Me voici dans la salle des bustes : il serait bien mieux d’en parler en phrases graves et avec des points d’exclamation ; mais le caractère vous saute aux yeux ; impossible de le noter autrement que par un mot peu respectueux. Après tout, ces Grecs et ces Romains étaient des hommes ; pourquoi ne pas les traiter comme des contemporains ?

Scipion l’Africain, une large tête sans cheveux, point belle ; les tempes aplaties comme celles des carnassiers, mais le solide menton, les lèvres énergiquement serrées des dominateurs.

Pompée le Grand, ici, comme dans l’histoire, il est du second ordre.

Caton d’Utique, un grimaud aigre, à grandes oreilles, tout tendu et raidi, les joues tirées d’un côté, grognon et d’esprit étroit.

Corbulon, un cou tors qui a la colique, grimé et patelin.

Aristote, une tête ample et complète comme celle de Cuvier, un peu déformée à la joue droite.

Théophraste, un visage labouré et plein d’angoisses ; c’est lui qui a dit sur le bonheur le mot désespéré que commente Leopardi.

Marc-Aurèle, son buste est un de ceux que l’on rencontre le plus souvent, et on reconnaît tout de suite ses yeux à fleur de tête.

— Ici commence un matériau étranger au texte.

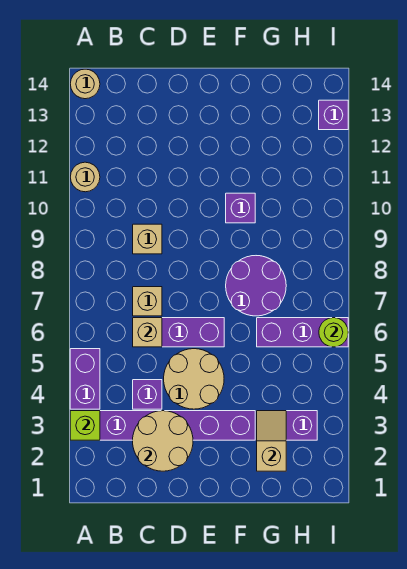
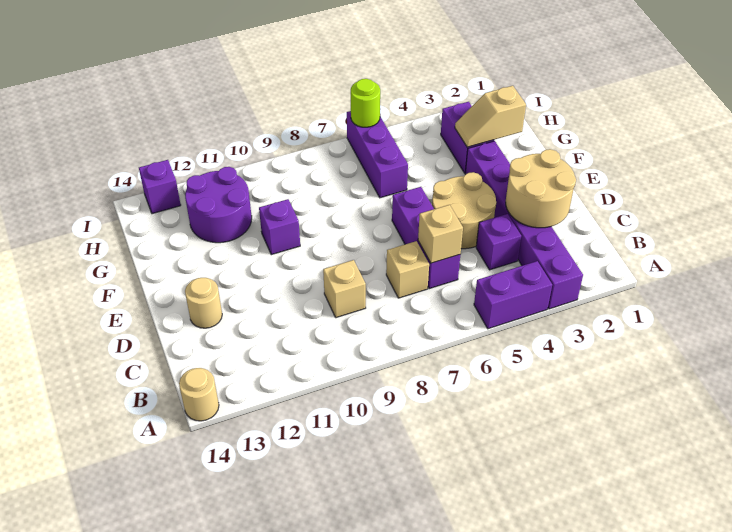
lime 1x1 brick [70,411,100,440] -> none
tan 1x1 round brick [70,162,100,192] -> tan 1x1 round brick moved to [185,278,222,328]
purple 2x2 round brick [226,256,286,316] -> purple 2x2 round brick moved to [185,167,252,243]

Il est triste et noble, et sa tête est celle d’un homme tout entier dominé par son cerveau : un rêveur idéaliste.

Démosthène, toute l’énergie et tout l’élan d’un homme d’action ; le front est un peu fuyant, le regard est comme une épée ; c’est le parfait combattant, toujours lancé.

Térence, un méditatif incertain, le front bas, peu de crâne, l’air étriqué et triste. Il était client des Scipions, pauvre protégé, ancien esclave, puriste délicat, poète sentimental, et on préférait à ses comédies des danses sur la corde.

Commode, figure fine et étrange, dangereusement volontaire ; les yeux à fleur de tête, un jeune beau, un élégant qui pourra faire de singulières choses.

Tibère, il n’est pas noble ; mais pour le caractère et la capacité, il peut porter dans sa tête les affaires d’un empire et l’administration de cent millions d’hommes.

Caracalla, tête violente, vulgaire et carrée, inquiétante comme celle d’une bête fauve qui va se lancer.

Néron, un beau crâne plein, mais une vilaine gaîté. Il ressemble à un acteur, à un primo huomo, fat et vicieux, malsain d’imagination et de cervelle. Le trait principal est le menton en galoche.